Simulation enables engineers to prototype rapidly and with minimal human effort. In robotics, physics simulations provide a secure and low-cost virtual playground for robots to gain physical skills through Deep Reinforcement Learning (DRL). However, simulations use hand-derived physics that will have difficulty adapting when tested on real hardware. This challenge is termed the “sim-to-real gap” or the domain adaptation problem. Reinforcement-based approaches( RL-CycleGAN and RetinaGAN) have been utilised to bridge the simulation-to-reality gap for purely perceptual tasks, such as grasping. However, the gap is still present because of the dynamic characteristics of robotic systems. In this case, researchers are prompted to ask whether or not they can find a more accurate physics simulator by examining a few real robot trajectories. If so, then it may be possible to use the improved simulator to give the robot controller a higher chance of succeeding in the real world.
In a paper published in ICRA 2021, titled SimGAN: Hybrid Simulator Identification for Adversarial Reinforcement Learning, researchers proposed to treat the Physics Simulator as a learning component with a particular rewarding function trained by the DRL that penalises differences between the trajectories generated in simulation, that is, robots moving over time.
According to the researchers, reinforcement learning (RL) policies can be trained using simulation data to support more diversified actions in robots. While controller creation in simulation has been made far more automatic due to implementing learning-based methodologies, moving a trained policy from simulation to real hardware typically involves considerable manual work. To account for the possible ranges in the simulation and the actual world, a range should be big enough to include all of the unmodeled differences but not so large as to impede performance.
The researchers, therefore, focused their contribution in :
- A unique simulation identification formulation that is posed as an adversarial RL problem
- A learnt GAN loss that alleviates manual loss design and sensitive excitation trajectories by providing limited set-level supervision
- Reducing the necessity for a properly defined parameter set through an expressive hybrid simulator parameterisation.
A conventional physics simulator is a system to simulate the movement or interaction of objects in a virtual world by solving differential equations. However, given the complexity of the circumstances that robots could experience in the actual world, such environmental modelling techniques would be arduous (or possibly impossible), so it is helpful to employ a machine-based approach instead. While the simulators can fully learn from the data, the learnt simulator may violate the laws of physics when it needs to model scenarios if the training data does not cover a diversity of situations. Hence, the robot trained in such a small simulator in the actual world is more likely to fail.
To address these complications, researchers built a hybrid simulator, combining both neural networks and physics equations. In particular, researchers replace those parameters, often manually defined by the simulator — contact parameters and motor parameters — with a simulation that can be learned as the unmodified contact and motor dynamics details are important causes of the sim-to-real gap.

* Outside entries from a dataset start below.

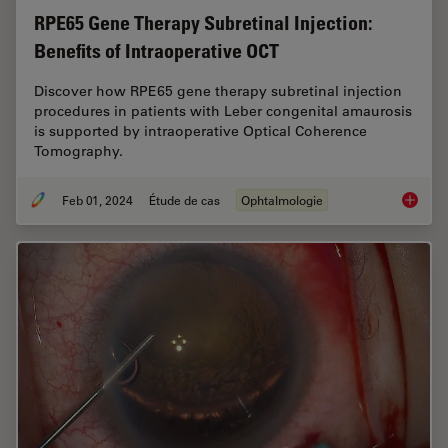
RPE65 Gene Therapy Subretinal Injection:
Benefits of Intraoperative OCT
Discover how RPE65 gene therapy subretinal injection
procedures in patients with Leber congenital amaurosis
is supported by intraoperative Optical Coherence
Tomography.
Feb 01, 2024
Étude de cas
Ophtalmologie
RPE65 G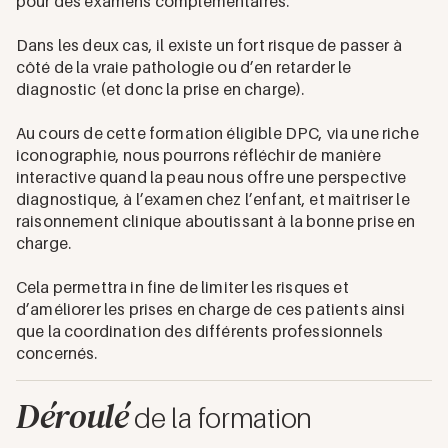
pour des examens complémentaires.
Dans les deux cas, il existe un fort risque de passer à
côté de la vraie pathologie ou d’en retarder le
diagnostic (et donc la prise en charge).
Au cours de cette formation éligible DPC, via une riche
iconographie, nous pourrons réfléchir de manière
interactive quand la peau nous offre une perspective
diagnostique, à l’examen chez l’enfant, et maîtriser le
raisonnement clinique aboutissant à la bonne prise en
charge.
Cela permettra in fine de limiter les risques et
d’améliorer les prises en charge de ces patients ainsi
que la coordination des différents professionnels
concernés.
Déroulé
de la formation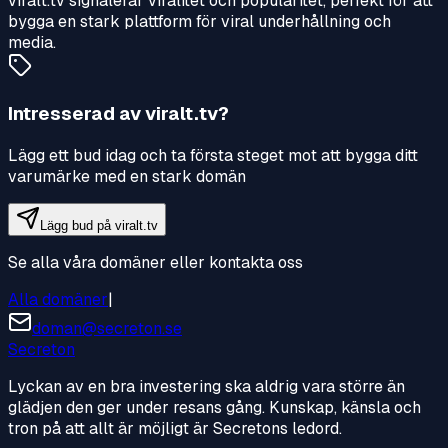
viralt.tv signalerar viralitet och popularitet, perfekt för att
bygga en stark plattform för viral underhållning och
media.
Intresserad av
viralt.tv
?
Lägg ett bud idag och ta första steget mot att bygga ditt
varumärke med en stark domän
Lägg bud på
viralt.tv
Se alla våra domäner eller kontakta oss
Alla domäner
|
doman@secreton.se
Secreton
Lyckan av en bra investering ska aldrig vara större än
glädjen den ger under resans gång. Kunskap, känsla och
tron på att allt är möjligt är Secretons ledord.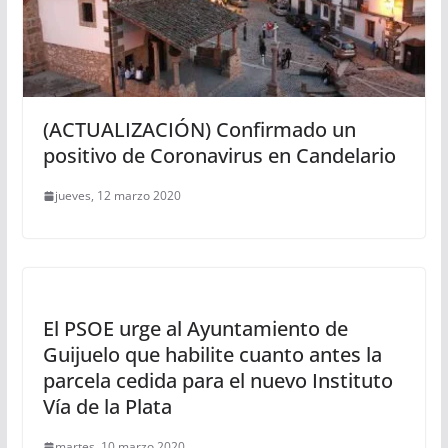
(ACTUALIZACIÓN) Confirmado un
positivo de Coronavirus en Candelario
jueves, 12 marzo 2020
El PSOE urge al Ayuntamiento de
Guijuelo que habilite cuanto antes la
parcela cedida para el nuevo Instituto
Vía de la Plata
martes, 10 marzo 2020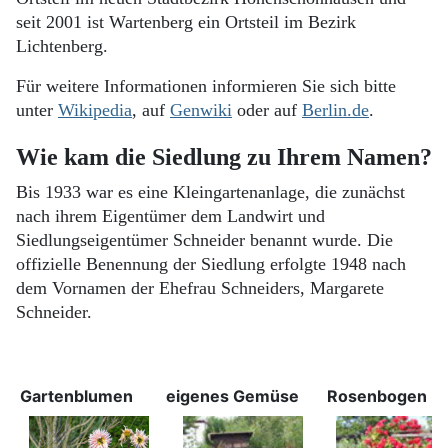
seit 2001 ist Wartenberg ein Ortsteil im Bezirk
Lichtenberg.
Für weitere Informationen informieren Sie sich bitte
unter
Wikipedia
, auf
Genwiki
oder auf
Berlin.de
.
Wie kam die Siedlung zu Ihrem Namen?
Bis 1933 war es eine Kleingartenanlage, die zunächst
nach ihrem Eigentümer dem Landwirt und
Siedlungseigentümer Schneider benannt wurde. Die
offizielle Benennung der Siedlung erfolgte 1948 nach
dem Vornamen der Ehefrau Schneiders, Margarete
Schneider.
Gartenblumen
eigenes Gemüse
Rosenbogen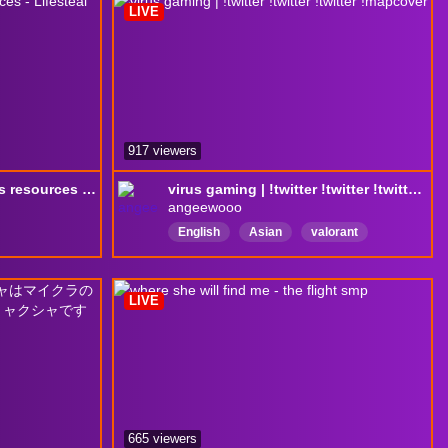
LIVE
917 viewers
Resourceful guy gathers resources - Lifesteal ***
virus gaming | !twitter !twitter !twitter !mapcover
angeewooo
English
Asian
valorant
LIVE
665 viewers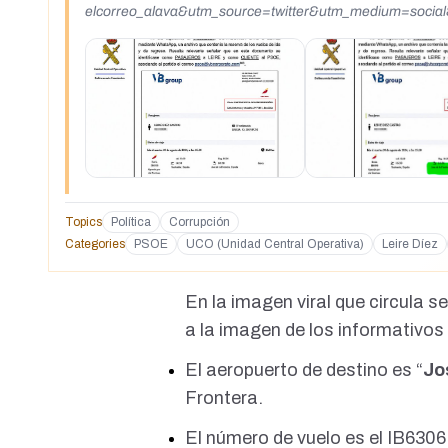
elcorreo_alava&utm_source=twitter&utm_medium=soci
Topics
Política
Corrupción
Categories
PSOE
UCO (Unidad Central Operativa)
Leire Díez
En la imagen viral que circula 
a la imagen de los informativos
El aeropuerto de destino es “
Jo
Frontera.
El número de vuelo es el IB6306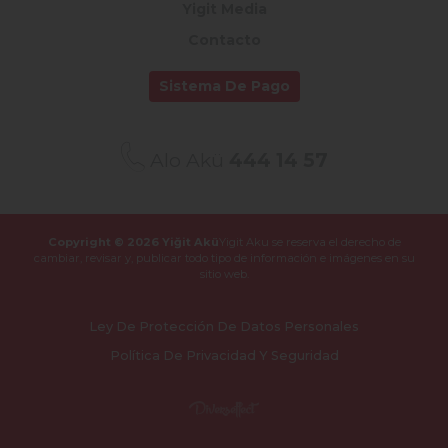
Yigit Media
Contacto
Sistema De Pago
Alo Akü
444 14 57
Copyright © 2026 Yiğit Akü
Yigit Aku se reserva el derecho de
cambiar, revisar y,
publicar todo tipo de información e imágenes en su
sitio web.
Ley De Protección De Datos Personales
Política De Privacidad Y Seguridad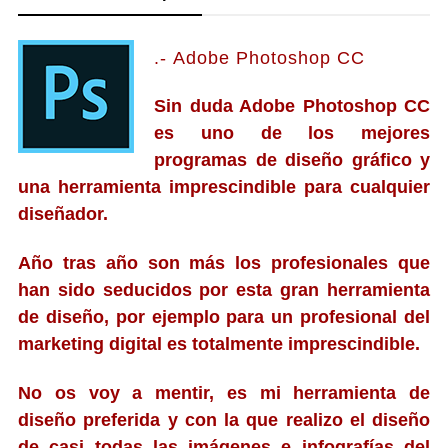
.-
Adobe Photoshop CC
Sin duda Adobe Photoshop CC
es uno de los mejores
programas de diseño gráfico y
una herramienta imprescindible para cualquier
diseñador.
Año tras año son más los profesionales que
han sido seducidos por esta gran herramienta
de diseño, por ejemplo para un profesional del
marketing digital es totalmente imprescindible.
No os voy a mentir, es mi herramienta de
diseño preferida y con la que realizo el diseño
de casi todas las imágenes e infografías del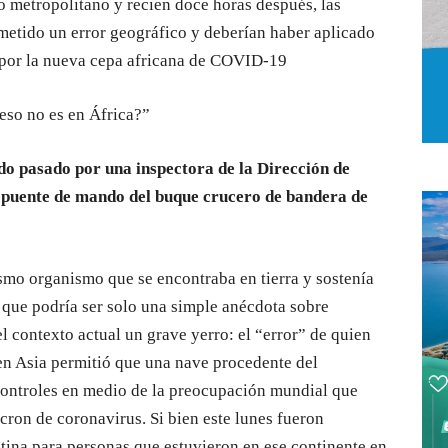
o metropolitano y recien doce horas después, las
metido un error geográfico y deberían haber aplicado
 por la nueva cepa africana de COVID-19
eso no es en África?”
ado pasado por una inspectora de la Dirección de
l puente de mando del buque crucero de bandera de
ismo organismo que se encontraba en tierra y sostenía
Lo que podría ser solo una simple anécdota sobre
 contexto actual un grave yerro: el “error” de quien
n Asia permitió que una nave procedente del
n controles en medio de la preocupación mundial que
cron de coronavirus. Si bien este lunes fueron
tina para personas que estuvieron en ese continente en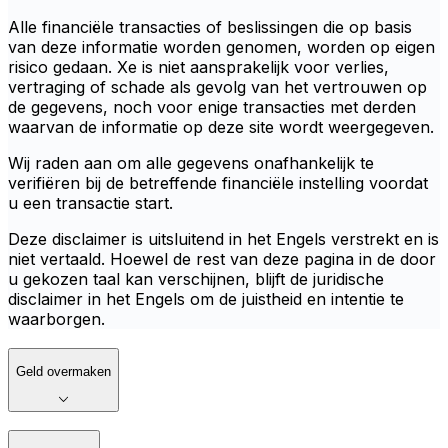
Alle financiële transacties of beslissingen die op basis
van deze informatie worden genomen, worden op eigen
risico gedaan. Xe is niet aansprakelijk voor verlies,
vertraging of schade als gevolg van het vertrouwen op
de gegevens, noch voor enige transacties met derden
waarvan de informatie op deze site wordt weergegeven.
Wij raden aan om alle gegevens onafhankelijk te
verifiëren bij de betreffende financiële instelling voordat
u een transactie start.
Deze disclaimer is uitsluitend in het Engels verstrekt en is
niet vertaald. Hoewel de rest van deze pagina in de door
u gekozen taal kan verschijnen, blijft de juridische
disclaimer in het Engels om de juistheid en intentie te
waarborgen.
Geld overmaken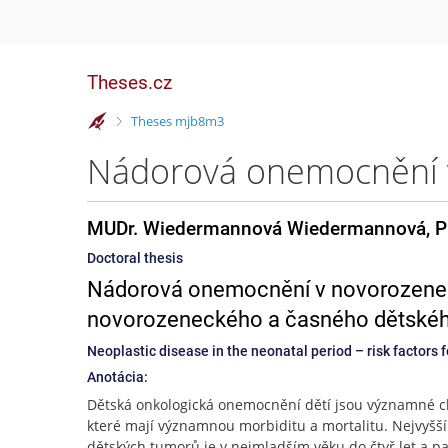
Theses.cz
>
Theses mjb8m3
MUDr. Wiedermannová Wiedermannová, P
Doctoral thesis
Nádorová onemocnění v novorozeneck
novorozeneckého a časného dětské
Neoplastic disease in the neonatal period – risk factors 
Anotácia:
Dětská onkologická onemocnění dětí jsou významné c
které mají významnou morbiditu a mortalitu. Nejvyšší
dětských tumorů je v nejmladším věku do čtyř let a p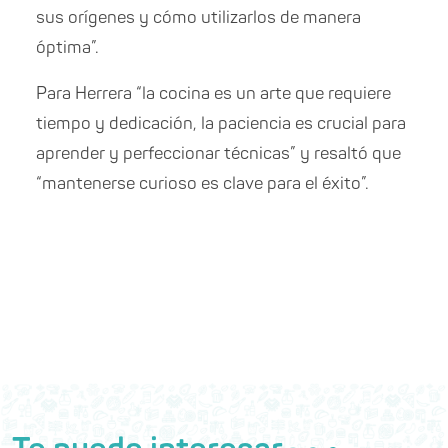
sus orígenes y cómo utilizarlos de manera
óptima”.
Para
Herrera “la cocina es un arte que requiere
tiempo y dedicación, la paciencia es crucial para
aprender y perfeccionar técnicas” y resaltó que
“mantenerse curioso es clave para el éxito”.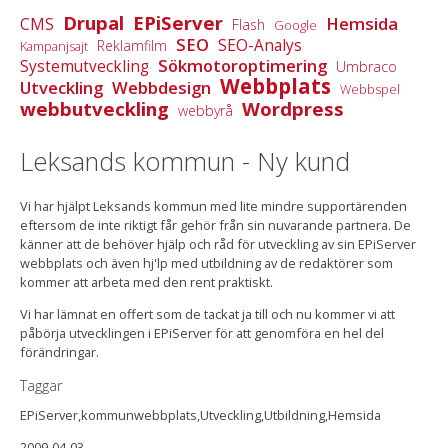
Drupal
EPiServer
Hemsida
CMS
Flash
Google
SEO
SEO-Analys
Reklamfilm
Kampanjsajt
Sökmotoroptimering
Systemutveckling
Umbraco
Webbplats
Utveckling
Webbdesign
Webbspel
webbutveckling
Wordpress
webbyrå
Leksands kommun - Ny kund
Vi har hjälpt Leksands kommun med lite mindre supportärenden
eftersom de inte riktigt får gehör från sin nuvarande partnera. De
känner att de behöver hjälp och råd för utveckling av sin EPiServer
webbplats och även hj'lp med utbildning av de redaktörer som
kommer att arbeta med den rent praktiskt.
Vi har lämnat en offert som de tackat ja till och nu kommer vi att
påbörja utvecklingen i EPiServer för att genomföra en hel del
förändringar.
Taggar
EPiServer,kommunwebbplats,Utveckling,Utbildning,Hemsida
2009-04-03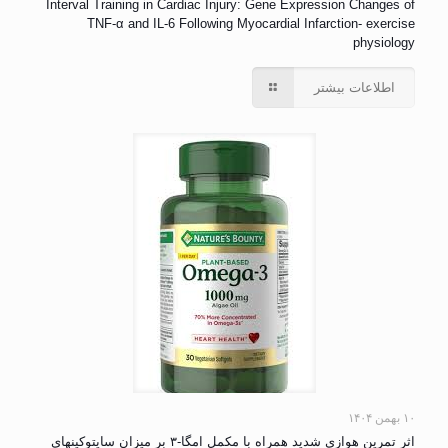
Interval Training in Cardiac Injury: Gene Expression Changes of
TNF-α and IL-6 Following Myocardial Infarction- exercise
physiology
اطلاعات بیشتر
۱۰ بهمن ۱۴۰۴
اثر تمرین هوازی شدید همراه با مکمل امگا-۳ بر میزان سایتوکینهای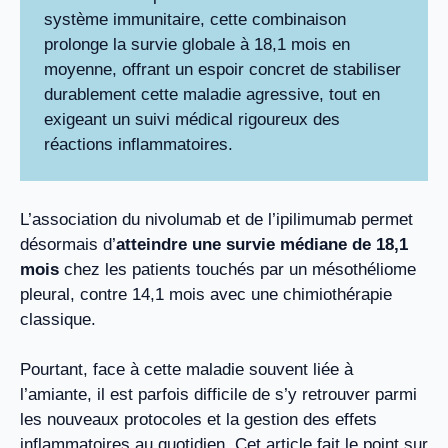
système immunitaire, cette combinaison
prolonge la survie globale à 18,1 mois en
moyenne, offrant un espoir concret de stabiliser
durablement cette maladie agressive, tout en
exigeant un suivi médical rigoureux des
réactions inflammatoires.
L’association du nivolumab et de l’ipilimumab permet
désormais d’
atteindre une survie médiane de 18,1
mois
chez les patients touchés par un mésothéliome
pleural, contre 14,1 mois avec une chimiothérapie
classique.
Pourtant, face à cette maladie souvent liée à
l’amiante, il est parfois difficile de s’y retrouver parmi
les nouveaux protocoles et la gestion des effets
inflammatoires au quotidien. Cet article fait le point sur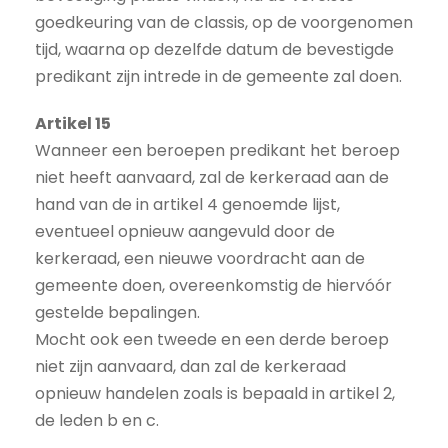
goedkeuring van de classis, op de voorgenomen
tijd, waarna op dezelfde datum de bevestigde
predikant zijn intrede in de gemeente zal doen.
Artikel 15
Wanneer een beroepen predikant het beroep
niet heeft aanvaard, zal de kerkeraad aan de
hand van de in artikel 4 genoemde lijst,
eventueel opnieuw aangevuld door de
kerkeraad, een nieuwe voordracht aan de
gemeente doen, overeenkomstig de hiervóór
gestelde bepalingen.
Mocht ook een tweede en een derde beroep
niet zijn aanvaard, dan zal de kerkeraad
opnieuw handelen zoals is bepaald in artikel 2,
de leden b en c.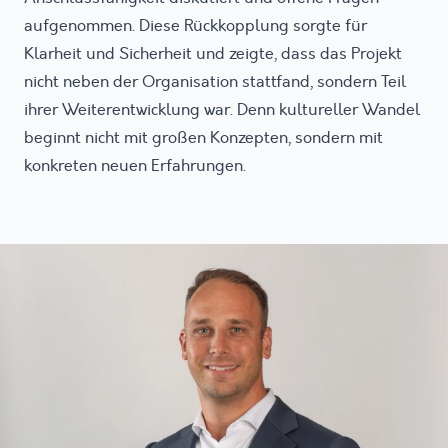
aufgenommen. Diese Rückkopplung sorgte für
Klarheit und Sicherheit und zeigte, dass das Projekt
nicht neben der Organisation stattfand, sondern Teil
ihrer Weiterentwicklung war. Denn kultureller Wandel
beginnt nicht mit großen Konzepten, sondern mit
konkreten neuen Erfahrungen.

The third component of the hybrid simulator includes physical equations that ensure that the simulation complies with fundamental physical principles, such as energy preservation, bringing it closer to the real world and lowering the sim-to-real gap.
(Source: ResearchGate – SimGAN: Hybrid Simulator Identification for Domain Adaptation via Adversarial Reinforcement Learning)
Therefore the researchers set up the experiment to see if their method could work in order to:
- Enhance domain adaptability for robots with varying morphologies
- Deal with dynamical mismatches that occur during sim-to-real transfer
- Manage dynamical disparities that are not intuitively translated to the list of parameters that our model identifies but can be absorbed by our model’s state-dependence.
( Source: Google AI Blog)
Generating identical trajectories in a hybrid simulator to those collected on the real robot will be successful if one learns the parameter functions for the simulation. This ability to learn is enabled by having a metric for the trajectory similarity. GANs, created to generate synthetic images with the same distribution or “style” with a limited number of authentic images, can now be used to create synthetic trajectories indistinguishable from real ones.
(Source : Google AI Blog)
Therefore, the research concludes that simulation learning can be thought of as an RL problem. A trained neural network using only a small number of real-world trajectories learns state-dependent contact and motor parameters. To do this, the neural network is configured to produce the simulation’s trajectories with minimum error. Reducing this inaccuracy over a period of time increases the accuracy of a simulation that will ultimately guide the control system.
One of the significant impediments preventing robots from harnessing the power of reinforcement learning is the sim-to-real gap. Researchers addressed this problem by developing a simulator that can more accurately replicate real-world dynamics while requiring only a modest quantity of real-world data. The researchers plan to expand on this basic framework by extending it to other robot learning tasks, including navigation and manipulation.